Chromosomes stable over 300 million years
The researchers discovered nine whole chromosomes or chromosome fragments in the mammal ancestor that have the same gene order as modern bird chromosomes.
“This remarkable discovery demonstrates the evolutionary stability of the order and orientation of genes on chromosomes over a time span of more than 320 million years,” Lewin says. Regions between these conserved blocks, on the other hand, contained more repetitive sequences and were more susceptible to breakages, rearrangements, and sequence duplications, all of which are major drivers of genome evolution.
“Ancestral genome reconstructions are critical to interpreting where and why selective pressures vary across genomes. This study establishes a clear relationship between chromatin architecture, gene regulation and linkage conservation,” says Professor William Murphy, Texas A&M University, who was not an author on the paper. “This provides the foundation for assessing the role of natural selection in chromosome evolution across the mammalian tree of life.”
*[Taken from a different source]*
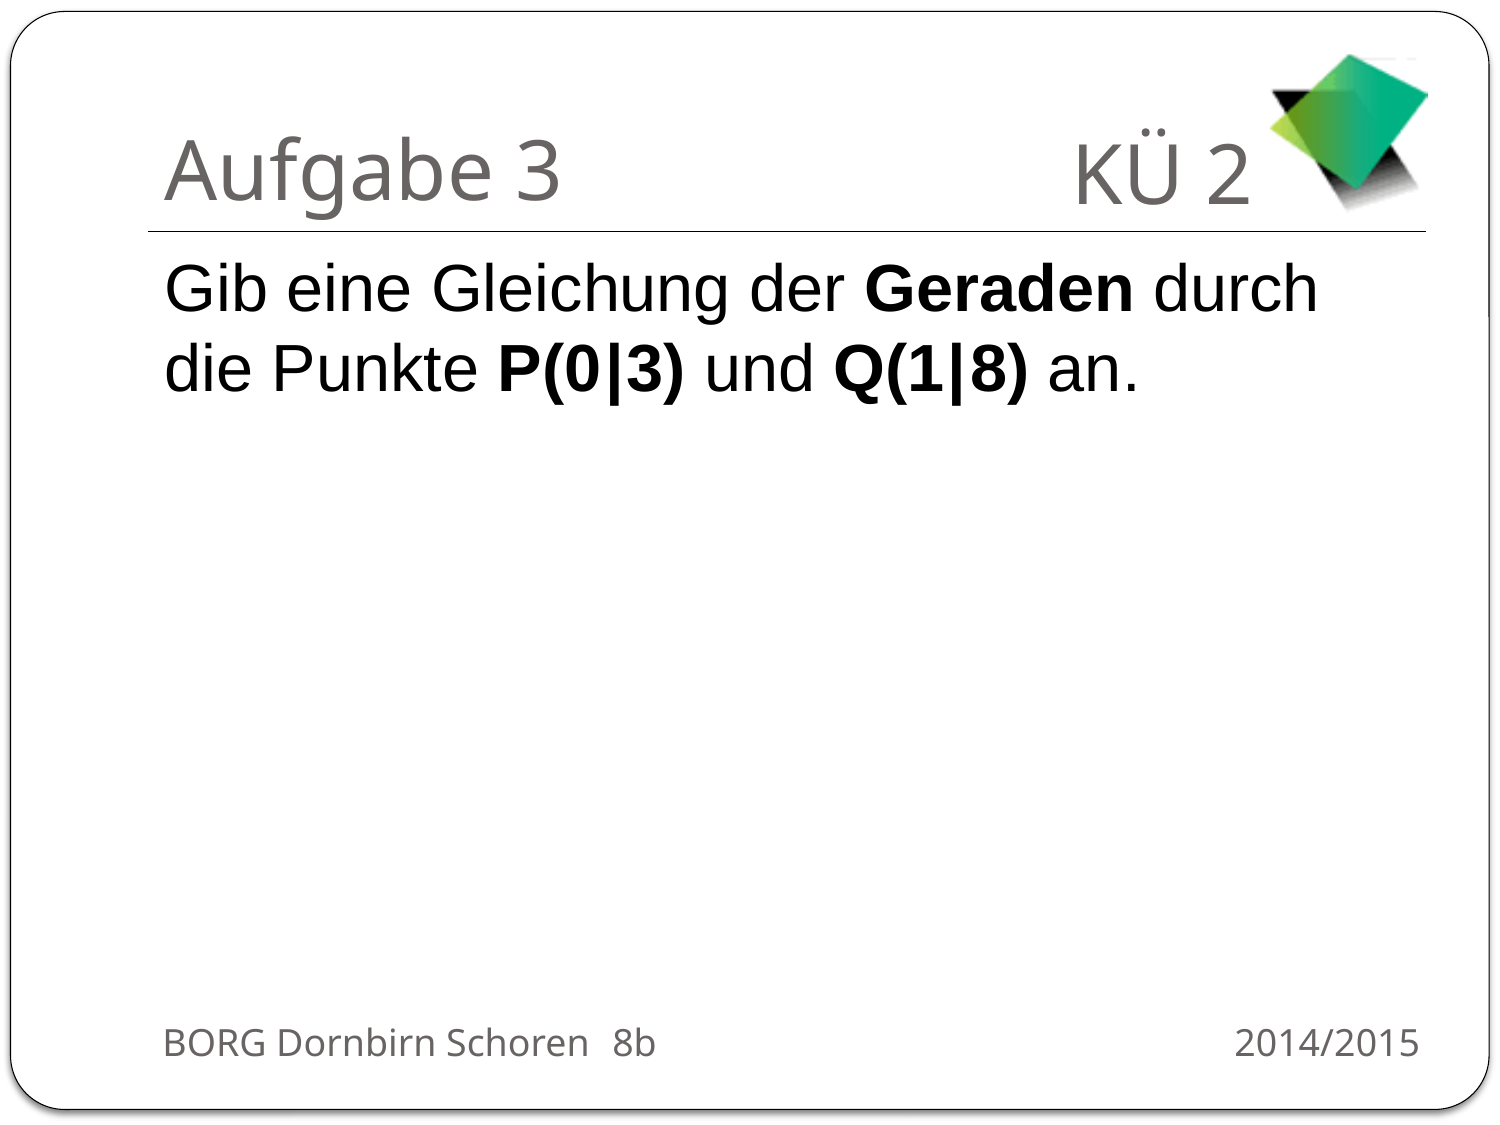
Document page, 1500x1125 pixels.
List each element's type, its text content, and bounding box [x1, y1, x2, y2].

The scientists were able to trace the ancestral chromosomes back to their common ancestor. They discovered that the rate of chromosome rearrangement varied across mammal lineages. For example, there was an acceleration in rearrangement in the ruminant lineage (leading to modern cattle, sheep, and deer) 66 million years ago, when an asteroid impact killed off the dinosaurs and led to the rise of mammals.
“The findings will aid in understanding the genetics behind adaptations that have allowed mammals to thrive on a changing planet over the last 180 million years,” says co-author Dr. Camilla Mazzoni, head of “Evolutionary and conservation genetics” at the Berlin Center for Genomics in Biodiversity Research and Research Group Leader in Evolutionary and Conservation Genomics at the Department of Evolutionary Genetics at Leibniz-IZW.